### WHAT YOU NEED TO DO:
Look through the records below and collect all lines that hold the string "signals".

[Items from a dataset]
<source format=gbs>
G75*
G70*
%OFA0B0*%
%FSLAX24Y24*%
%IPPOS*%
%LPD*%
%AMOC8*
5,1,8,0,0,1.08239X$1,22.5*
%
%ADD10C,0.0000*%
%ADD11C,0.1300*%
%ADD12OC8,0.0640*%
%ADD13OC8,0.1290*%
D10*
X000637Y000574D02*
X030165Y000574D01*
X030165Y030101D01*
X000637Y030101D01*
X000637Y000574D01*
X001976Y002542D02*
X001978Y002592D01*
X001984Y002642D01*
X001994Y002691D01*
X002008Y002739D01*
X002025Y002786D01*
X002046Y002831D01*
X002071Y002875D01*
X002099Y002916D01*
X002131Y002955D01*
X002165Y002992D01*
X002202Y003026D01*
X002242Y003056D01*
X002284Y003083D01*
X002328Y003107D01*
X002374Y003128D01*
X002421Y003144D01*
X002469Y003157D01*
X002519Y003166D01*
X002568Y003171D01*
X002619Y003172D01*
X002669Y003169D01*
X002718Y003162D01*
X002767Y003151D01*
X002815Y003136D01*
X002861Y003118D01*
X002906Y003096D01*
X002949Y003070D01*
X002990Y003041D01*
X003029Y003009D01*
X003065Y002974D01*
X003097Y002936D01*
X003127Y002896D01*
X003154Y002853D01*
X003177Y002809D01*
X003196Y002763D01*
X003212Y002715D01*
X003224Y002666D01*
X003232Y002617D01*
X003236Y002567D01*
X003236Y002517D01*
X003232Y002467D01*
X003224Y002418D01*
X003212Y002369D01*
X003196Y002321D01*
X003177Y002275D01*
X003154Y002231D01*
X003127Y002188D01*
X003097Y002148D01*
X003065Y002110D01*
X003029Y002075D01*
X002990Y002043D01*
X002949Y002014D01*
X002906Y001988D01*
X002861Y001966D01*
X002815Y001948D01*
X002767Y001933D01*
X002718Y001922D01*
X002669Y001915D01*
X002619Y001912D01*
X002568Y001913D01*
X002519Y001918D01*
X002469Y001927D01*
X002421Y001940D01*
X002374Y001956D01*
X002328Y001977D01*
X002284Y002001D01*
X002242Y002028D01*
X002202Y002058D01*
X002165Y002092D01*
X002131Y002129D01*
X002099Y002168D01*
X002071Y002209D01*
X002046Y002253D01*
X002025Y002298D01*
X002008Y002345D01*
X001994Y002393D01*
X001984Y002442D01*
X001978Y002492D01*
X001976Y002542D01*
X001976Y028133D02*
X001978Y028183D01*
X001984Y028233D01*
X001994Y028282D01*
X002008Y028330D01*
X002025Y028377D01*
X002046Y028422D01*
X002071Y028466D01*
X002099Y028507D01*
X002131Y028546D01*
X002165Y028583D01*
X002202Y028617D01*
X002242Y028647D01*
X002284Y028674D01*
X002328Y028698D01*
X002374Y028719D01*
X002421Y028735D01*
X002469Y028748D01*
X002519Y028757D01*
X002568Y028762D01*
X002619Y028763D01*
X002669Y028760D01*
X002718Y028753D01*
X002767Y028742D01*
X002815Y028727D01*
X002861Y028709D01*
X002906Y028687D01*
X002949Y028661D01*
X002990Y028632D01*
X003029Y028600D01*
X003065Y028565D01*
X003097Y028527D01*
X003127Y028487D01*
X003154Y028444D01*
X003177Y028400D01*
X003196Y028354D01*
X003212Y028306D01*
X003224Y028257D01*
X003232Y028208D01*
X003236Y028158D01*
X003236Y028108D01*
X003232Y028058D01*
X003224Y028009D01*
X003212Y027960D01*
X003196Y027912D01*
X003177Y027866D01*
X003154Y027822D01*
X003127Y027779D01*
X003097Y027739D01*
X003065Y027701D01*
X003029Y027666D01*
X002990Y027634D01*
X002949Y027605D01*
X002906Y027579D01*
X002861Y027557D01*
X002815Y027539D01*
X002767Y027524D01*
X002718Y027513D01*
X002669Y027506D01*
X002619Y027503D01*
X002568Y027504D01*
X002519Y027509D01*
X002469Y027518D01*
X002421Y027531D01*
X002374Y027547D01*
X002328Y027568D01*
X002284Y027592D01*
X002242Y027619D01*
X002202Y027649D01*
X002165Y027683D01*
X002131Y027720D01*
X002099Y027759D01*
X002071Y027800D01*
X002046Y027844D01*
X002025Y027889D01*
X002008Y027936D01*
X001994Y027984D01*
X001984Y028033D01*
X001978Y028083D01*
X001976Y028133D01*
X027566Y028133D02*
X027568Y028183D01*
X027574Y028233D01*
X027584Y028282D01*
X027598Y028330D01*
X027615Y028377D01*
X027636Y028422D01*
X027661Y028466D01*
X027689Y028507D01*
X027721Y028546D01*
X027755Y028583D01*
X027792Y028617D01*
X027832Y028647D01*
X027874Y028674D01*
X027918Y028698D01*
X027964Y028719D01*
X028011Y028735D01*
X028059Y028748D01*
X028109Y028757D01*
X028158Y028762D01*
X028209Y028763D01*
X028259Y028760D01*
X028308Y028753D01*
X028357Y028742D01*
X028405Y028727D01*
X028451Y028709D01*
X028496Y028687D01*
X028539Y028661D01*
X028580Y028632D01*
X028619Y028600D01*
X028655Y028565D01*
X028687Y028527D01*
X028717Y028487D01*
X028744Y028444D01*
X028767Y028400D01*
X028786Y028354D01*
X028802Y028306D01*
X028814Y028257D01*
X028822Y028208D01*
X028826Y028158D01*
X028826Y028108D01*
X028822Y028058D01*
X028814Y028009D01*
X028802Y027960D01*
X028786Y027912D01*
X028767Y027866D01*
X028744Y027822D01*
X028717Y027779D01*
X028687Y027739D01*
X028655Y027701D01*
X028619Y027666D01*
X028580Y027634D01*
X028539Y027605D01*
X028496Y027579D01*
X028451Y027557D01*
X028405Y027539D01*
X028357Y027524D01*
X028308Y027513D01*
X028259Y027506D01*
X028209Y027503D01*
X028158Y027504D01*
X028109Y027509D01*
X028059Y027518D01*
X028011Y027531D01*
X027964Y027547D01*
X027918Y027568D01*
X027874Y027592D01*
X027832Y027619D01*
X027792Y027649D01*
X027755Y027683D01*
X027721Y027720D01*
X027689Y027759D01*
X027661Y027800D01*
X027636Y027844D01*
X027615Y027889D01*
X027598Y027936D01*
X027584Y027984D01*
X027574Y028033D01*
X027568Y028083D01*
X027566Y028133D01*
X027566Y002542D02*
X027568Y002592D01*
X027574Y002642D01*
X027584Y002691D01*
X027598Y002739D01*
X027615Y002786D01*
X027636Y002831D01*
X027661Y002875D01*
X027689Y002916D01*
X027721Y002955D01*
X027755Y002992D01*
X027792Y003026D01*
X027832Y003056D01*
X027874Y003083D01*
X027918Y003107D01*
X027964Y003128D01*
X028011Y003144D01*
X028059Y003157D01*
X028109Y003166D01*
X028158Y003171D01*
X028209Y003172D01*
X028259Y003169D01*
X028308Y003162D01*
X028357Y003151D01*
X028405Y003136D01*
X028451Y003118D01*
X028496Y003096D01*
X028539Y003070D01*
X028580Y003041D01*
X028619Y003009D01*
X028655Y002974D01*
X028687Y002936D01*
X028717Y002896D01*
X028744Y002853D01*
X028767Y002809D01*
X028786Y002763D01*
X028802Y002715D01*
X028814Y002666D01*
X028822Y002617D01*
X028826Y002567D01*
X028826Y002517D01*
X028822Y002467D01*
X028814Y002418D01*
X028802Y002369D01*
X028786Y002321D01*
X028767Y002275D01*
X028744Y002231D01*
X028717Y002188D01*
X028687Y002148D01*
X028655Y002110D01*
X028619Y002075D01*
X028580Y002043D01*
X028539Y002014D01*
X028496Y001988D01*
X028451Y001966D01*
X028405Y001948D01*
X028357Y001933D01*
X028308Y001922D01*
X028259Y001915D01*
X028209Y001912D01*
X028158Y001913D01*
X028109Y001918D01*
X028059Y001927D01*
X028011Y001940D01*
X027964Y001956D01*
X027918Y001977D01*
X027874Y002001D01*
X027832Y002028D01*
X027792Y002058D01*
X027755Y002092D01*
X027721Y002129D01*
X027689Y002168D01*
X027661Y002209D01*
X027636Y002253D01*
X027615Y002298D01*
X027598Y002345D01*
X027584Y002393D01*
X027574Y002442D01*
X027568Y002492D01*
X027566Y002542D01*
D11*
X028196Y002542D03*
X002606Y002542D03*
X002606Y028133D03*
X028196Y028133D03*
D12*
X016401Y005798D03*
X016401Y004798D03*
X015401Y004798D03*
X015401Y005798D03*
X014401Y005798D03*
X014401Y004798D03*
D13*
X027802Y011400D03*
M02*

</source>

...

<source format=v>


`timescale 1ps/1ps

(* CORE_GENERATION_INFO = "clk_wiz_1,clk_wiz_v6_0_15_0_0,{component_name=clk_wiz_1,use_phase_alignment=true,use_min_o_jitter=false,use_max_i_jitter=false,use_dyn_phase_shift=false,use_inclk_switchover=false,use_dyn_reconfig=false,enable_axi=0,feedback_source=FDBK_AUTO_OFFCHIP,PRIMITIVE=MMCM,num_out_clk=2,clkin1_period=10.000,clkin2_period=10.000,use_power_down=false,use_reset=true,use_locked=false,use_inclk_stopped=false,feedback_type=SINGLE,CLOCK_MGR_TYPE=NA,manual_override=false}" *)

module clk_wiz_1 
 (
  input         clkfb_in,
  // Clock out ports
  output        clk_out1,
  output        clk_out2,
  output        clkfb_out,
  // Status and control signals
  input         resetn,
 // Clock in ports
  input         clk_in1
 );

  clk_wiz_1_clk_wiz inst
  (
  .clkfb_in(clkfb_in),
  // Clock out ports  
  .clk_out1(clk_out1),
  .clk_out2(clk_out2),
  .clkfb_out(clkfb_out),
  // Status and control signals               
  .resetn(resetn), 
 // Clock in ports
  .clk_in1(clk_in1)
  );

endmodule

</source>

### ANSWER SPACE:
  // Status and control signals
  // Status and control signals               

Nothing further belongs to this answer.